Why should Sanders give up, given the above, and the reality that Hillary has offered him nothing of substance, that he doesn’t already have? His delegate totals already guarantee his name can be placed into nomination at the convention, thus giving him his prime time speech. His delegate strength also already gives him the ability to influence changing some party planks and rules, the main one of concern being ending the scheme where hundreds of superdelegates can announce their bias at the start of the primaries.
The fundraising and email/mailing list Sanders has developed gives him the ability to go anywhere—run as a socialist, run again in 2020, turn his resources over to, say, Elizabeth Warren or other selected younger progressive, etc. He has the ability to unilaterally tank the Hillary campaign via not vigorously endorsing it, or outright telling millennials to go elsewhere (stay home, vote Green).
Bernie should be demanding the same exact deal Hillary got in 2008—a major cabinet post, substantial autonomy in that position, and the inside track for a clear shot at the nomination in 2020 or 24 for a real progressive of his choosing. He should also demand a change in the party rules going forward so that there are far fewer superdelegates (say 5-10% of delegates), who cannot all declare their choice at the start of the primaries, thereby skewing the media coverage and voting behavior of the rank and file.
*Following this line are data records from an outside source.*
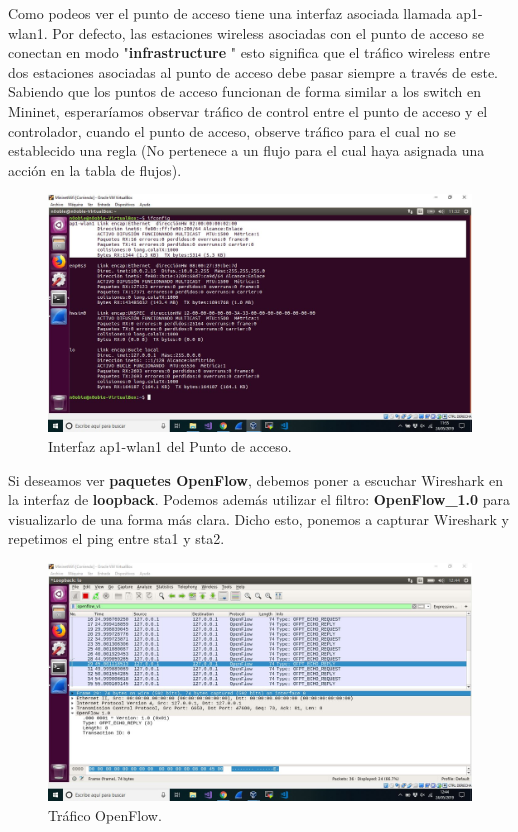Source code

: Como podeos ver el punto de acceso tiene una interfaz asociada llamada ap1-wlan1. Por defecto, las estaciones wireless asociadas con el punto de acceso se conectan en modo "\textbf{infrastructure} " esto significa que el tráfico wireless entre dos estaciones asociadas al punto de acceso debe pasar siempre a través de este. Sabiendo que los puntos de acceso funcionan de forma similar a los switch en Mininet, esperaríamos observar tráfico de control entre el punto de acceso y el controlador, cuando el punto de acceso,  observe tráfico para el cual no se establecido una regla (No pertenece a un flujo para el cual haya asignada una acción en la tabla de flujos). 

\begin{figure}[!htb]
  \centering
    \includegraphics[width=0.9\linewidth]{./img/6.JPG}
    \caption{Interfaz ap1-wlan1 del Punto de acceso.}
  \label{fig:yo}
\end{figure}
\newpage
Si deseamos ver \textbf{paquetes OpenFlow}, debemos poner a escuchar Wireshark  en la interfaz de \textbf{loopback}. Podemos además utilizar el filtro: \textbf{OpenFlow\_1.0} para visualizarlo de una forma más clara. Dicho esto, ponemos a capturar Wireshark y repetimos el ping entre sta1 y sta2.
\begin{figure}[!htb]
  \centering
    \includegraphics[width=\linewidth]{./img/7.JPG}
    \caption{Tráfico OpenFlow.}
  \label{fig:yo}
\end{figure}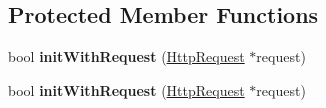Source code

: \subsection*{Protected Member Functions}
\begin{DoxyCompactItemize}
\item 
\mbox{\label{classnetwork_1_1HttpResponse_aaaa61b0e8354649fbfe5745e9717dbaf}} 
bool {\bfseries init\+With\+Request} (\hyperlink{classnetwork_1_1HttpRequest}{Http\+Request} $\ast$request)
\item 
\mbox{\label{classnetwork_1_1HttpResponse_aaaa61b0e8354649fbfe5745e9717dbaf}} 
bool {\bfseries init\+With\+Request} (\hyperlink{classnetwork_1_1HttpRequest}{Http\+Request} $\ast$request)
\end{DoxyCompactItemize}
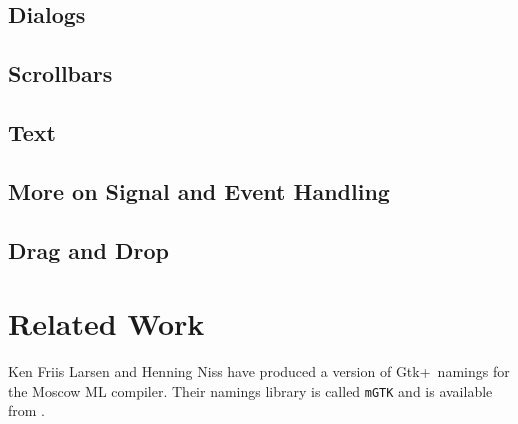 \documentclass{article}
\newcommand{\gtk}{\mbox{\sf Gtk+}}
\begin{document}
\subsection{Dialogs}

\subsection{Scrollbars}

\subsection{Text}

\subsection{More on Signal and Event Handling}

\subsection{Drag and Drop}


\section{Related Work}

    Ken Friis Larsen and Henning Niss have produced a version of 
\gtk\ namings for the Moscow ML compiler.  Their namings library
is called \verb|mGTK|\cite{mGTK} and is available from
.


\end{document}
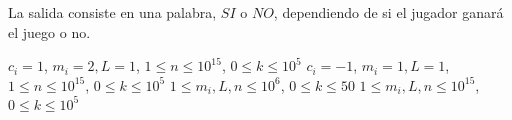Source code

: \documentclass{oci}
\begin{document}
\begin{outputDescription}
La salida consiste en una palabra, $SI$ o $NO$, dependiendo de si el jugador ganará el juego o no.
\end{outputDescription}

\begin{scoreDescription}
   $c_i=1$, $m_i=2, L=1$, $1\leq n \leq 10^{15}$, $0\leq k\leq 10^5$
   $c_i=-1$, $m_i=1, L=1$, $1\leq n \leq 10^{15}$, $0\leq k\leq 10^5$
   $1\leq m_i, L, n\leq 10^{6}$, $0\leq k\leq 50$
   $1\leq m_i, L, n\leq 10^{15}$, $0\leq k\leq 10^5$
\end{scoreDescription}

\begin{sampleDescription}
\end{sampleDescription}
\end{document}

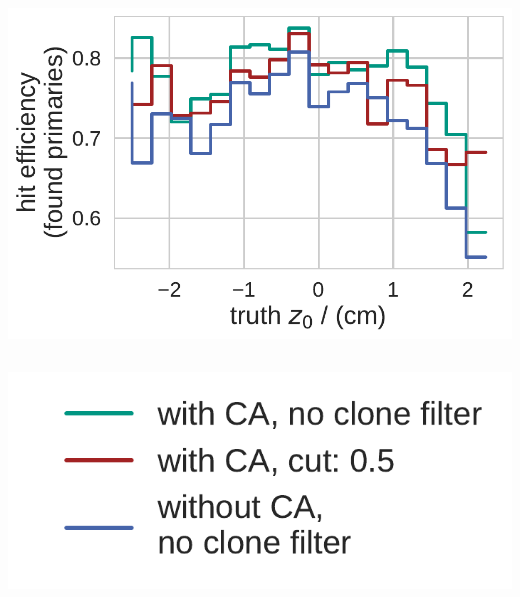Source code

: \documentclass[18pt, aspectratio=169]{beamer}
\begin{document}
\begin{frame}
\begin{columns}
\begin{column}{.5\textwidth}
      \includegraphics[width=.60\textwidth]{figures/hiteff_on_matched_by_z0_truth_fullreco_trainedWithFakes.pdf}
    \end{column}
  \end{columns}
  \begin{center}
    \includegraphics[width=.2\textwidth]{figures/legend_fom_profile.pdf}
  \end{center}
\end{frame}
\end{document}

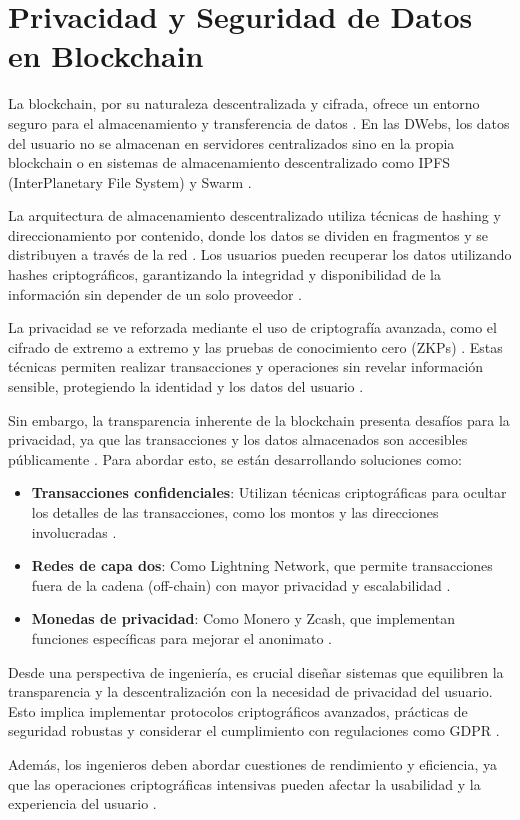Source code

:\section{Privacidad y Seguridad de Datos en Blockchain}

La blockchain, por su naturaleza descentralizada y cifrada, ofrece un entorno seguro para el almacenamiento y transferencia de datos \cite{bonneau2015sok}. En las DWebs, los datos del usuario no se almacenan en servidores centralizados sino en la propia blockchain o en sistemas de almacenamiento descentralizado como IPFS (InterPlanetary File System) \cite{benet2014ipfs} y Swarm \cite{swarm2016}.

La arquitectura de almacenamiento descentralizado utiliza técnicas de hashing y direccionamiento por contenido, donde los datos se dividen en fragmentos y se distribuyen a través de la red \cite{benet2014ipfs}. Los usuarios pueden recuperar los datos utilizando hashes criptográficos, garantizando la integridad y disponibilidad de la información sin depender de un solo proveedor \cite{wang2019survey}.

La privacidad se ve reforzada mediante el uso de criptografía avanzada, como el cifrado de extremo a extremo y las pruebas de conocimiento cero (ZKPs) \cite{ben2014zerocash}. Estas técnicas permiten realizar transacciones y operaciones sin revelar información sensible, protegiendo la identidad y los datos del usuario \cite{mohanty2018ethereum}.

Sin embargo, la transparencia inherente de la blockchain presenta desafíos para la privacidad, ya que las transacciones y los datos almacenados son accesibles públicamente \cite{meiklejohn2013fistful}. Para abordar esto, se están desarrollando soluciones como:

\begin{itemize}
    \item \textbf{Transacciones confidenciales}: Utilizan técnicas criptográficas para ocultar los detalles de las transacciones, como los montos y las direcciones involucradas \cite{maxwell2016confidential}.
    \item \textbf{Redes de capa dos}: Como Lightning Network, que permite transacciones fuera de la cadena (off-chain) con mayor privacidad y escalabilidad \cite{poon2016bitcoin}.
    \item \textbf{Monedas de privacidad}: Como Monero y Zcash, que implementan funciones específicas para mejorar el anonimato \cite{moser2018empirical}.
\end{itemize}

Desde una perspectiva de ingeniería, es crucial diseñar sistemas que equilibren la transparencia y la descentralización con la necesidad de privacidad del usuario. Esto implica implementar protocolos criptográficos avanzados, prácticas de seguridad robustas y considerar el cumplimiento con regulaciones como GDPR \cite{finck2018blockchain}.

Además, los ingenieros deben abordar cuestiones de rendimiento y eficiencia, ya que las operaciones criptográficas intensivas pueden afectar la usabilidad y la experiencia del usuario \cite{croman2016scaling}.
To guarantee the party leadership complies, he should hold out from suspending his campaign and get his name placed into nomination at the convention, thus guaranteeing him an independent nomination speech (i.e., not one cleared by Hillary Inc.). He should also not turn over his magic lists until his terms are substantially met—or maybe not even then. If they welsh on his demands, he can call them out on it in his prime time speech. Only by negotiating with backbone this way, will Sanders get anything meaningful out of the Hillary coronation. Either way, over the long term, Bernie’s holding most of the cards right now. This is a tipping point cycle for the Democratic Party, because if Hillary loses, it may be the last time a candidate positioned as a “centrist” can prevail against the increasingly dominant progressive wing of the party for its nomination.